Niet alleen de onverwachte populariteit is opvallend. Het werk an sich is een raadsel op meerdere fronten. Toen de opera gepubliceerd werd in 1911, prees de American Musician and Art Journal het stuk al aan als “…an entirely new form of operatic art.” Saillant detail is dat Treemonisha tijdens Joplins leven nooit de planken heeft gehaald, dat gebeurde pas 60 jaar later. Hoewel het elementen bevat van ‘zwarte’ volksmuziek en -dansen, een soort van pre-blues muziek, spirituals en een kenmerkende ‘call-and-response’ scene, is het allesbehalve een ‘zwarte’ opera. En het is zeker geen ragtime opera, zoals het werk vaak abusievelijk wordt genoemd. De opera is volkomen traditioneel opgezet in de populaire romantische stijl van begin 20e eeuw, met alles erop en eraan: ballet, ouverture, prelude, koren, aria’s en recitatieven.

Treemonisha gaat over een voormalige slavengemeenschap in een bos, in de regio waar Joplin opgroeide. De heldin, de 18-jarige Treemonisha, leert lezen van een blanke vrouw en beschermt daarna haar ‘volk’ tegen degenen die misbruik willen maken van hun bijgeloof en hun gebrek aan educatie. Ze wordt ontvoerd en bijna in een wespennest gegooid als haar vriend Remus haar weet te redden. Hierna kiest de gemeenschap haar tot hun leider omdat ze zich realiseren dat kennis hier hun redding is geweest. De pers noemde het in de jaren 70″…a startlingly early voice for modern civil rights causes, notably the importance of education and knowledge to African American advancement.”

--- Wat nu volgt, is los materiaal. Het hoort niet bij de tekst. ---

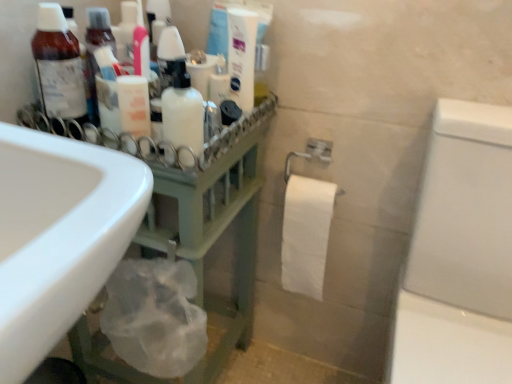
Question: From the image's perspective, would you say matte brown bottle at left is shown under white matte lotion at center?

Choices:
 (A) yes
 (B) no

Answer: (B)

Question: Is matte brown bottle at left behind white matte lotion at center?

Choices:
 (A) yes
 (B) no

Answer: (A)

Question: Is matte brown bottle at left to the left of white matte lotion at center from the viewer's perspective?

Choices:
 (A) yes
 (B) no

Answer: (A)

Question: From a real-world perspective, is matte brown bottle at left located higher than white matte lotion at center?

Choices:
 (A) yes
 (B) no

Answer: (A)

Question: Can you confirm if matte brown bottle at left is thinner than white matte lotion at center?

Choices:
 (A) no
 (B) yes

Answer: (A)

Question: Can you see matte brown bottle at left touching white matte lotion at center?

Choices:
 (A) no
 (B) yes

Answer: (A)

Question: Can green matte rack at left be found inside white matte lotion at center?

Choices:
 (A) yes
 (B) no

Answer: (B)

Question: Is white matte lotion at center positioned beyond the bounds of green matte rack at left?

Choices:
 (A) yes
 (B) no

Answer: (A)

Question: From a real-world perspective, does white matte lotion at center stand above green matte rack at left?

Choices:
 (A) yes
 (B) no

Answer: (A)

Question: Does white matte lotion at center turn towards green matte rack at left?

Choices:
 (A) no
 (B) yes

Answer: (A)

Question: Is white matte lotion at center shorter than green matte rack at left?

Choices:
 (A) yes
 (B) no

Answer: (A)

Question: Is white matte lotion at center smaller than green matte rack at left?

Choices:
 (A) no
 (B) yes

Answer: (B)

Question: From the image's perspective, would you say white glossy toothpaste tube at upper center is positioned over green matte rack at left?

Choices:
 (A) yes
 (B) no

Answer: (A)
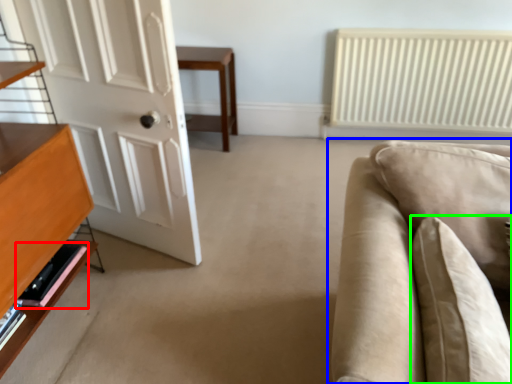
Question: Considering the real-world distances, which object is farthest from shelf (highlighted by a red box)? studio couch (highlighted by a blue box) or pillow (highlighted by a green box)?

Choices:
 (A) studio couch
 (B) pillow

Answer: (B)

Anno 2016 is een discussie gaande over een verontrustende stagnatie in de opera-praktijk. Belangrijke regisseurs en vooraanstaande academici zien de toekomst van de klassieke opera en de regisseurs-opera somber in. Sinds de 19de eeuw hebben klassieke muziek en opera een soort status aparte in Europa, het is kunst voor de kunst, l’art pour l’art, waarin zij geen maatschappelijke functie hoeft te vervullen. Er gaan stemmen op dat hierdoor de opera op termijn de aansluiting met een groot deel van de maatschappij – en daarmee het potentiele publiek – heeft verloren. Misschien heeft Scott Joplin hiervoor met Treemonisha een oplossing gevonden. Het is een echte opera volgens de klassieke regels, maar met een hoog entertainment gehalte door het gebruik van populaire muzikale elementen en een herkenbaar verhaal. Een opmerkelijk staaltje van publieksgericht én maatschappijkritisch componeren, des te verbazingwekkender omdat het is ontstaan in een tijd waarin educatie en culturele bagage vrijwel uitsluitend aan blanken waren voorbehouden. Maar volgens mij is en blijft vooral de aanstekelijke muziek de hoofdoorzaak van de ongekende populariteit. Want waarom zou opera niet ook entertainment mogen zijn? Joplin was zelf “The entertainer”, en zijn lef om een nieuw soort opera proberen te scheppen werd in ieder geval uiteindelijk beloond met een mega-hit.